His medical advice became necessary when there were repeated outbreaks of gastro-intestinal disorders among the troops on the Nieuw Amsterdam.

Concern heightened because, as the war drew to its close, plans were being made to return the vessel to its commercial passenger use. Such a reputation was not the best advertisement for troop carrying and certainly could hardly be expected to do well as a passenger liner.

A thorough investigation of the problem was required and Dr McIntyre obtained the approval of the Medical Officer of Health in Glasgow, Sir Alexander McGregor, to join the ship on a trans-Atlantic voyage in order to try to discover the cause of the problem.

On the journey to Halifax, Nova Scotia, various investigative devices were used to try to find which item of food or cooking method might be the culprit. Courses and specific items were eliminated from meals but the vessel arrived in Canada with a number of serious complaints and discomfortures among the personnel and no solution found.

McIntyre’s skill as a bacteriologist was deployed but, even with the assistance of equipment at Dalhousie University, progress was not made. There was one brief respite from work. Another vessel, The Empress of Scotland (formerly Japan) was in port and McIntyre knew the ship’s surgeon, James Prendergast, very well and he decided to pay him visit. He boarded the Empress, went along to the Doctor’s cabin, knocked the door and entered. The ship’s medical practitioner had been asleep in his bunk. McIntyre’s entry produced a startled awakening coupled with an astonished cry, "Good heavens, Greenock already!".

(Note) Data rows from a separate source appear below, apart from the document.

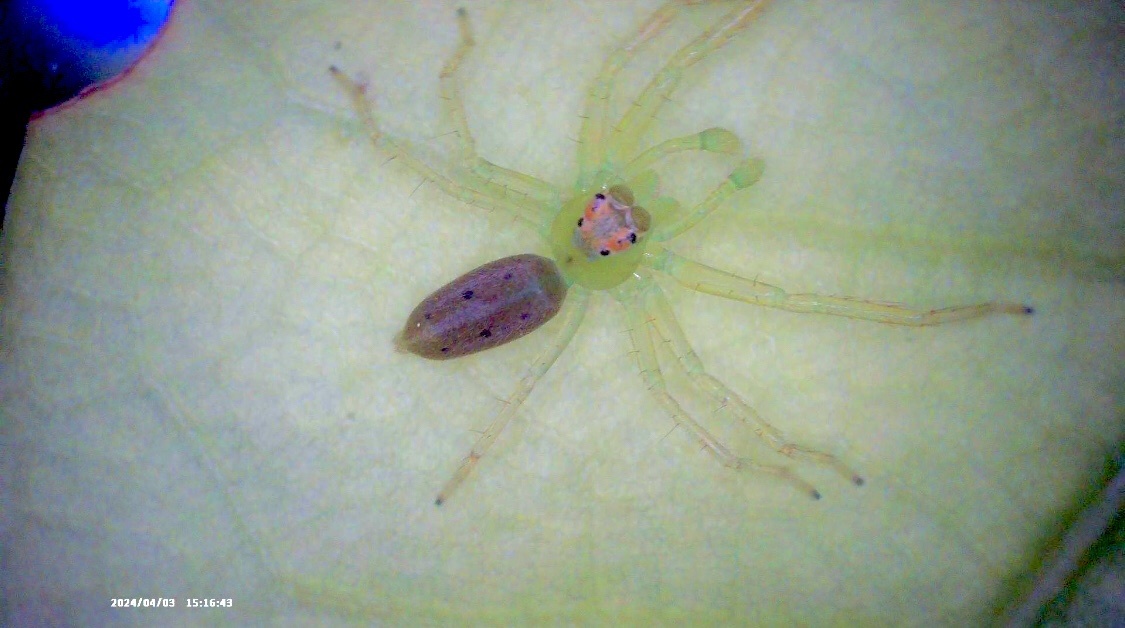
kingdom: Animalia
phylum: Arthropoda
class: Arachnida
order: Araneae
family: Salticidae
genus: Lyssomanes
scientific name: Lyssomanes viridis
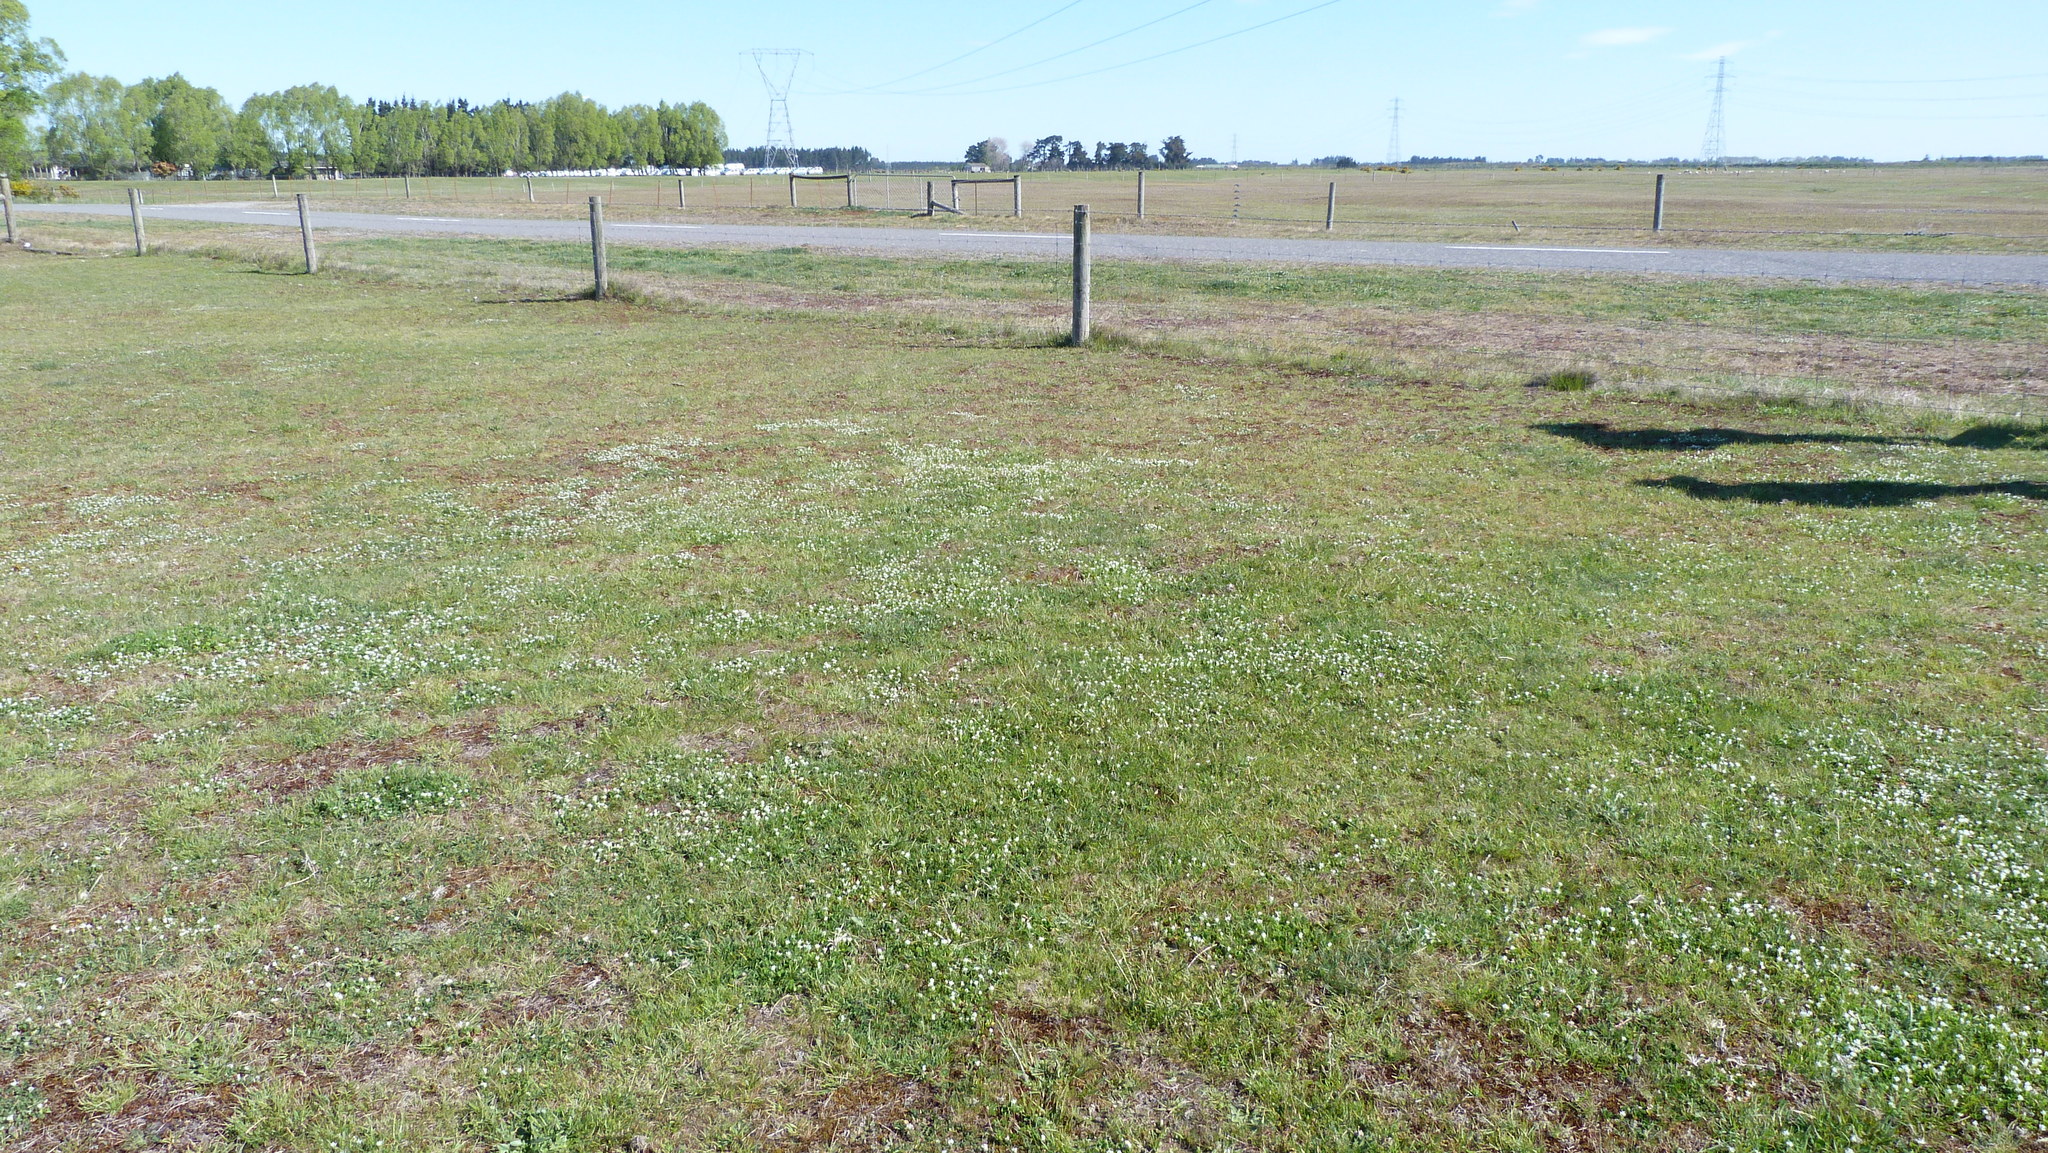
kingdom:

On the voyage back to Scotland, Dr McIntyre’s diligence (and his grandmother’s wisdom) paid dividends. He had no criticism of the ship’s galley and cooking facilities. All Dutch ships were spotless and no fault could be found there, but he used his tours of inspection to strike up a relationship with the Chief Cook. On one occasion, he queried, "Do you put soda into the water when cooking your vegetables?". Some cooks did add baking soda to vegetables in order to retain their colour. The Chief Cook acknowledged that this was the practice. "My grandmother disapproved of that", McIntyre replied. Little more was said but, when the ship returned to the Clyde, he was able to report back to the Glasgow Health Department that the inconvenience and discomfiture of passengers and crew on the Nieuw Amsterdam were at an end. He did not reveal that what had happened was that his grandmother’s stricture had produced queries on the part of the Chief Cook who had discovered that, instead of adding baking soda (bicarbonate of soda) in the cooking process, what had happened was that some inexperienced person had been adding washing soda which is toxic, and thus the cause of all the problems and the near destruction of the ship’s reputation, to say nothing of the physical fitness of those on board.

As it happened, the Nieuw Amsterdam did return to passenger carrying on the North Atlantic and continued in service into the 1970’s.

The Dutch merchant marine and those who comprised the 1,600 passengers which the Nieuw Amsterdam could carry owe a debt to Dr McIntyre and, of course, his grandmother Morison.